**EXERCISE AIM:** With all pictures omitted, return verbatim the lines from the beginning of the records below through the line containing "Schmid zeigt den".

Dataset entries
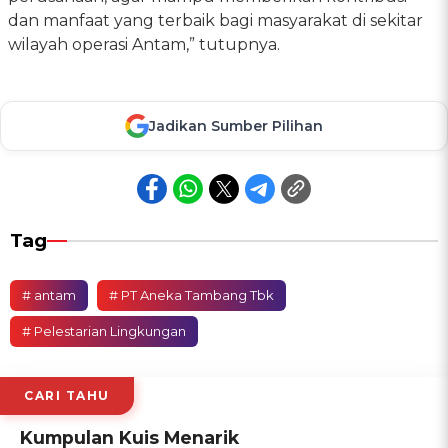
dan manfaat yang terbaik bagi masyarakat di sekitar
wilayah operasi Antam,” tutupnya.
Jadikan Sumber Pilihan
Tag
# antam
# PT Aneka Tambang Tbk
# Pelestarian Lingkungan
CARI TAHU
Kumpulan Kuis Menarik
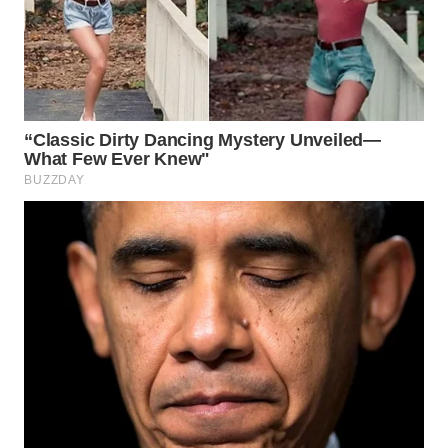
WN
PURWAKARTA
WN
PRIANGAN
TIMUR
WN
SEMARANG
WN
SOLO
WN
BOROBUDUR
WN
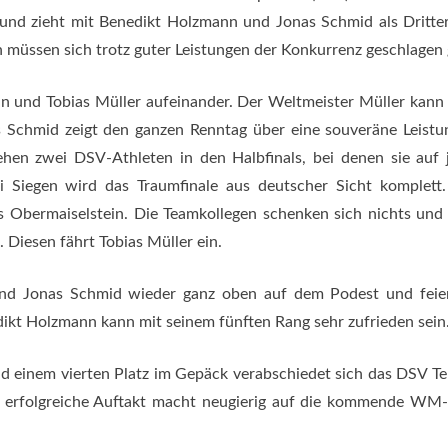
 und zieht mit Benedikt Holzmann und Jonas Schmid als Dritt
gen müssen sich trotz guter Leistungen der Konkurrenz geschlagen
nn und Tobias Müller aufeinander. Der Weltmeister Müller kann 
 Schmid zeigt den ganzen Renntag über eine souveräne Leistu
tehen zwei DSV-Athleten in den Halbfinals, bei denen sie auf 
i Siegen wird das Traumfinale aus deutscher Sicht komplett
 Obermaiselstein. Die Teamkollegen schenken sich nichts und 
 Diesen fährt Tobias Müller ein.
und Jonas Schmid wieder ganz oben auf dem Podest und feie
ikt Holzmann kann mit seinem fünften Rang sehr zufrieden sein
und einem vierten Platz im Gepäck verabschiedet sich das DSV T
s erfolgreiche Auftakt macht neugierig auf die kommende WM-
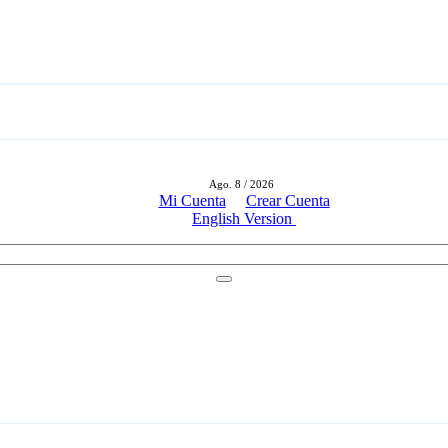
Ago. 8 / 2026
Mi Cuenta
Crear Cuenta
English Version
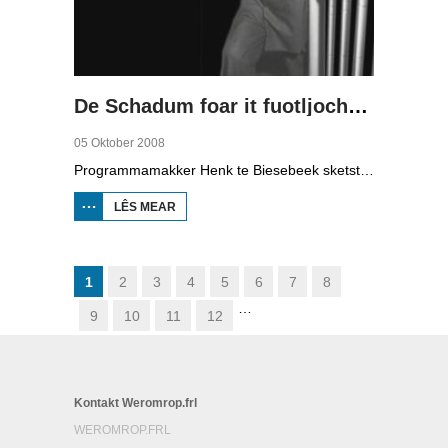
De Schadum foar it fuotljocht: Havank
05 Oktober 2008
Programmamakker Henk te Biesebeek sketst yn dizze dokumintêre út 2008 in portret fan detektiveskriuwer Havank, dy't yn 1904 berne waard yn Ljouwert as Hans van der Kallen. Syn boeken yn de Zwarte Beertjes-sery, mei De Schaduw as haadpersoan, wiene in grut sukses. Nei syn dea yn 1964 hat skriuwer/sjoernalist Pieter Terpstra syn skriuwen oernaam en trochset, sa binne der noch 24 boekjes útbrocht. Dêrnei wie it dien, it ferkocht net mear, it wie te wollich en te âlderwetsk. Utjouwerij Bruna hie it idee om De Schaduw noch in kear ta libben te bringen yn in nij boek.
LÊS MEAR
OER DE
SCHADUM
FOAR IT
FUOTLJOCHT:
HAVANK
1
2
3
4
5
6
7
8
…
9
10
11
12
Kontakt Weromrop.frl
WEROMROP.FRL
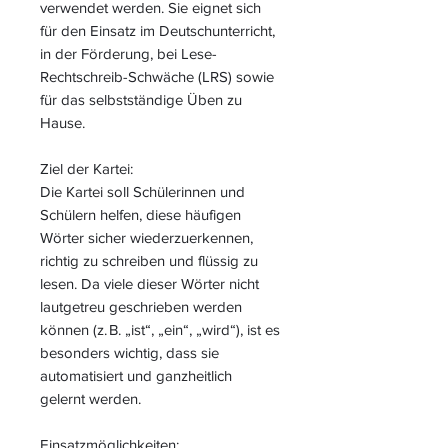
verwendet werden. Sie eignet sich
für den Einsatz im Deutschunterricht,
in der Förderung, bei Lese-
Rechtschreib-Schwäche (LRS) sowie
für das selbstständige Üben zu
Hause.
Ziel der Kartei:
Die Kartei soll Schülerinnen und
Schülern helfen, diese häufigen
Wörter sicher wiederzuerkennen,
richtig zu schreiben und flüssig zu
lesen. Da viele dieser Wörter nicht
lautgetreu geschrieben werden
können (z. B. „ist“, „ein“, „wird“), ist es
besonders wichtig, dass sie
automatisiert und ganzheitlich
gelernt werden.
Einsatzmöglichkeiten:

**RESPONSE TO THIS TASK:**
dan manfaat yang terbaik bagi masyarakat di sekitar
wilayah operasi Antam,” tutupnya.
Jadikan Sumber Pilihan
Tag
# antam
# PT Aneka Tambang Tbk
# Pelestarian Lingkungan
CARI TAHU
Kumpulan Kuis Menarik
WN
PURWAKARTA
WN
PRIANGAN
TIMUR
WN
SEMARANG
WN
SOLO
WN
BOROBUDUR
WN
 und zieht mit Benedikt Holzmann und Jonas Schmid als Dritt
gen müssen sich trotz guter Leistungen der Konkurrenz geschlagen
nn und Tobias Müller aufeinander. Der Weltmeister Müller kann 
 Schmid zeigt den ganzen Renntag über eine souveräne Leistu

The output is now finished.